Ontario parents requiring childcare are getting a break. At a joint-federal-Ontario news conference Minister of Finance, Chrystia Freeland, the Minister of Families, Children and Social Development, Karina Gould, and Ontario’s Minister of Education, Stephen Lecce, announced that, effective December 31, 2022, fees for families with children under the age of 6 at licensed child care operators in Ontario that have enrolled in the Canada-wide early learning and child care system will be reduced by an average of 50% across the province, compared to 2020 levels.
The deal flows from a six-year, $13.2 billion agreement with the federal government which will lower fees for families and promises to deliver an average of $10 a day child care by September 2025.
Additionally, Ontario is working towards creating 86,000 new licensed child care spaces by the end of 2026, which will includes 55,000 additional spaces the province announced today.
Said Stephen Lecce, Minister of Education. “Our government is making child care affordable — with savings averaging between $6,000 to $10,000 per child by the end of this year — and investing in new spaces that will benefit parents for years to come.”
To ensure child care spaces are also created in locations and for populations most in need — including for children with special needs, Indigenous and Franco-Ontarian communities — Ontario is launching a $213 million grant program for new and existing operators.

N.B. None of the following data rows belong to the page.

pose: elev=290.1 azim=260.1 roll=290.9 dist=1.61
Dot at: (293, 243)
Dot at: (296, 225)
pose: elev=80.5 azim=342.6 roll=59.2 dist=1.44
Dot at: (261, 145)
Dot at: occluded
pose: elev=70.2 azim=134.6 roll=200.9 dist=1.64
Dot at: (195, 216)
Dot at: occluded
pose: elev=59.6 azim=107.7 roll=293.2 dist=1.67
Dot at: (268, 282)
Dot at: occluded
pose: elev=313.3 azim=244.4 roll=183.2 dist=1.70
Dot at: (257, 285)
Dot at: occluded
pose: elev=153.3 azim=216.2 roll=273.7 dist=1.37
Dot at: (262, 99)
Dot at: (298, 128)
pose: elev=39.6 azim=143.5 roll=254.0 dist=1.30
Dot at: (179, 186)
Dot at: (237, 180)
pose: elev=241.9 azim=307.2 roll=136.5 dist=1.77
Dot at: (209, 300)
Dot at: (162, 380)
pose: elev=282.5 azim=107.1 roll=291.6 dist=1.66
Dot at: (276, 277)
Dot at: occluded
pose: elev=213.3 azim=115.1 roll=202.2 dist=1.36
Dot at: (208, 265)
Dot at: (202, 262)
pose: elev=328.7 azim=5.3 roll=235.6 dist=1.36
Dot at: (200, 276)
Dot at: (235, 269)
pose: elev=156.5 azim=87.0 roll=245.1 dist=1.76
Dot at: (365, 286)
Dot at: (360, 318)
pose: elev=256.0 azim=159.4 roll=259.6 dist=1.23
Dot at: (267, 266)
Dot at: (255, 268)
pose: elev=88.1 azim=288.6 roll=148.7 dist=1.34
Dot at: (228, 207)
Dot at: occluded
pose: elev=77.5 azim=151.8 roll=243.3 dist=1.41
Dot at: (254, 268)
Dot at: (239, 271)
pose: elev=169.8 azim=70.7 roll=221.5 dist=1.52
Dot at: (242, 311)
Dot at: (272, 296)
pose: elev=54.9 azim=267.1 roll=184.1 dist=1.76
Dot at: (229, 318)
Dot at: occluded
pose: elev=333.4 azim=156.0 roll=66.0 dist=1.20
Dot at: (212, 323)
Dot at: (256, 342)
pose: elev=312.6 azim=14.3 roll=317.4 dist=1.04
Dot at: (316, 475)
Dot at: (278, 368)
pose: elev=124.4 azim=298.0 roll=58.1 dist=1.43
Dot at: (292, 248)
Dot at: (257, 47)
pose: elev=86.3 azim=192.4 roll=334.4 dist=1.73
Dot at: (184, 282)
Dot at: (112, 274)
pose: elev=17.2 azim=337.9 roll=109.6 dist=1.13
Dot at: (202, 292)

These one-time grants, prioritizing regions with historically low rates of space availability, will help child care operators offset the initial costs of expanding or creating spaces, such as purchasing equipment or renovating facilities.
To date, 92 per cent of Ontario’s licensed child care sites have enrolled in the CWELCC system. Families across the province with children in these centres are already seeing fee reductions of up to 25 per cent, retroactive to April 1, 2022. By the end of this year, families with children under the age of six in participating licensed child care programs will see a further fee reduction of up to 50 per cent relative to 2020 levels.
Said Karina Gould, “the fee reduction announced today for centres as part of the Canada-wide system is a key step toward our ultimate goal for an average of $10-a-day regulated child care. We will continue to work with the provinces and territories toward a better future for children, and families, everywhere in Canada.”